If Prospero is less a debauched monster and just a guy who wants to survive the plague, then the story is quite the tragedy.

And keep in mind the prince isn’t entirely monstrous: he saves a thousand (a thousand!) of his friends and courtiers.

The problem is, he only saves those who are of use to him. In inviting those “hale and light-hearted friends from among the knights and dames of his court” he’s summoning wealthy, well-bred people who can entertain him.

This is troubling given he’s, well, the prince, and therefore has a duty to his country and its population.

Prospero doesn’t strain himself to give comfort, safety or leadership to his people. This paints the folly of thinking and grieving in a starkly different way. Does the prince have the right to withdraw at all, let alone to make merry, without first thinking of his people?

Thus the story ends, not as a tragedy but a moral judgement. The prince shirks his duties – so is removed from them. Then, in the manner of Egyptian pharaohs in Bible stories, his entire household follows him into death:

“[O]ne by one dropped the revellers in the blood-bedewed halls of their revel, and died each in the despairing posture of his fall. And the life of the ebony clock went … [A]nd the flames of the tripods expired. And Darkness and Decay and the Red Death held illimitable dominion over all.”

Within and without

Poe’s story relies on concepts of “in here” and “out there” to weave its dread, only to reverse the false security of such notions (see also The Witch).

The plague is out there. So is poverty. In here is gaiety and laughter and dancing.

In the end, this is another delusion. There are no lamps or lanterns in the castle – there’s only naked fire and flame (with its association with destruction and magic).

For all its coloured rooms and costumed tomfoolery, the darkness is already inside the castle: the lack of light, its ominous seventh room, and the revellers’ moral failings.

The savage irony of within / without boils to its inevitable conclusion.

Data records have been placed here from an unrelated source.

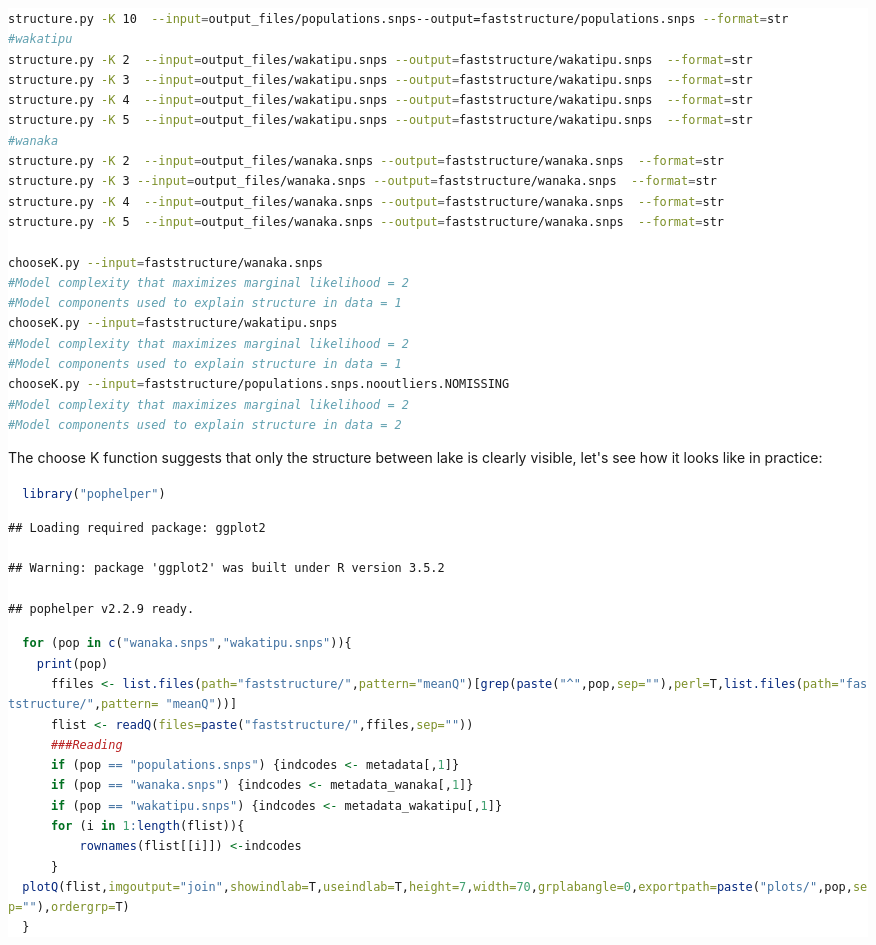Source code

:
 ``` bash
structure.py -K 10  --input=output_files/populations.snps--output=faststructure/populations.snps --format=str
#wakatipu
structure.py -K 2  --input=output_files/wakatipu.snps --output=faststructure/wakatipu.snps  --format=str
structure.py -K 3  --input=output_files/wakatipu.snps --output=faststructure/wakatipu.snps  --format=str
structure.py -K 4  --input=output_files/wakatipu.snps --output=faststructure/wakatipu.snps  --format=str
structure.py -K 5  --input=output_files/wakatipu.snps --output=faststructure/wakatipu.snps  --format=str
#wanaka
structure.py -K 2  --input=output_files/wanaka.snps --output=faststructure/wanaka.snps  --format=str
structure.py -K 3 --input=output_files/wanaka.snps --output=faststructure/wanaka.snps  --format=str
structure.py -K 4  --input=output_files/wanaka.snps --output=faststructure/wanaka.snps  --format=str
structure.py -K 5  --input=output_files/wanaka.snps --output=faststructure/wanaka.snps  --format=str

chooseK.py --input=faststructure/wanaka.snps
#Model complexity that maximizes marginal likelihood = 2
#Model components used to explain structure in data = 1
chooseK.py --input=faststructure/wakatipu.snps
#Model complexity that maximizes marginal likelihood = 2
#Model components used to explain structure in data = 1
chooseK.py --input=faststructure/populations.snps.nooutliers.NOMISSING
#Model complexity that maximizes marginal likelihood = 2
#Model components used to explain structure in data = 2
```

The choose K function suggests that only the structure between lake is clearly visible, let's see how it looks like in practice:

``` r
  library("pophelper")
```

    ## Loading required package: ggplot2

    ## Warning: package 'ggplot2' was built under R version 3.5.2

    ## pophelper v2.2.9 ready.

``` r
  for (pop in c("wanaka.snps","wakatipu.snps")){
    print(pop)
      ffiles <- list.files(path="faststructure/",pattern="meanQ")[grep(paste("^",pop,sep=""),perl=T,list.files(path="faststructure/",pattern= "meanQ"))]
      flist <- readQ(files=paste("faststructure/",ffiles,sep=""))
      ###Reading 
      if (pop == "populations.snps") {indcodes <- metadata[,1]}
      if (pop == "wanaka.snps") {indcodes <- metadata_wanaka[,1]}
      if (pop == "wakatipu.snps") {indcodes <- metadata_wakatipu[,1]}
      for (i in 1:length(flist)){
          rownames(flist[[i]]) <-indcodes
      }
  plotQ(flist,imgoutput="join",showindlab=T,useindlab=T,height=7,width=70,grplabangle=0,exportpath=paste("plots/",pop,sep=""),ordergrp=T)
  }
```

The guests have welded themselves into a fortress, not realising they’re constructing their own grave – a structure they’ll never leave.

Prospero and guests turn away from the outside world, yet are undone by the plague they carry within: self-interestedness, intellectual redundancy and amorality.

Six months into lockdown, the prince throws a lavish party of “unusual magnificence”. In literary terms, he may as well have served up cyanide.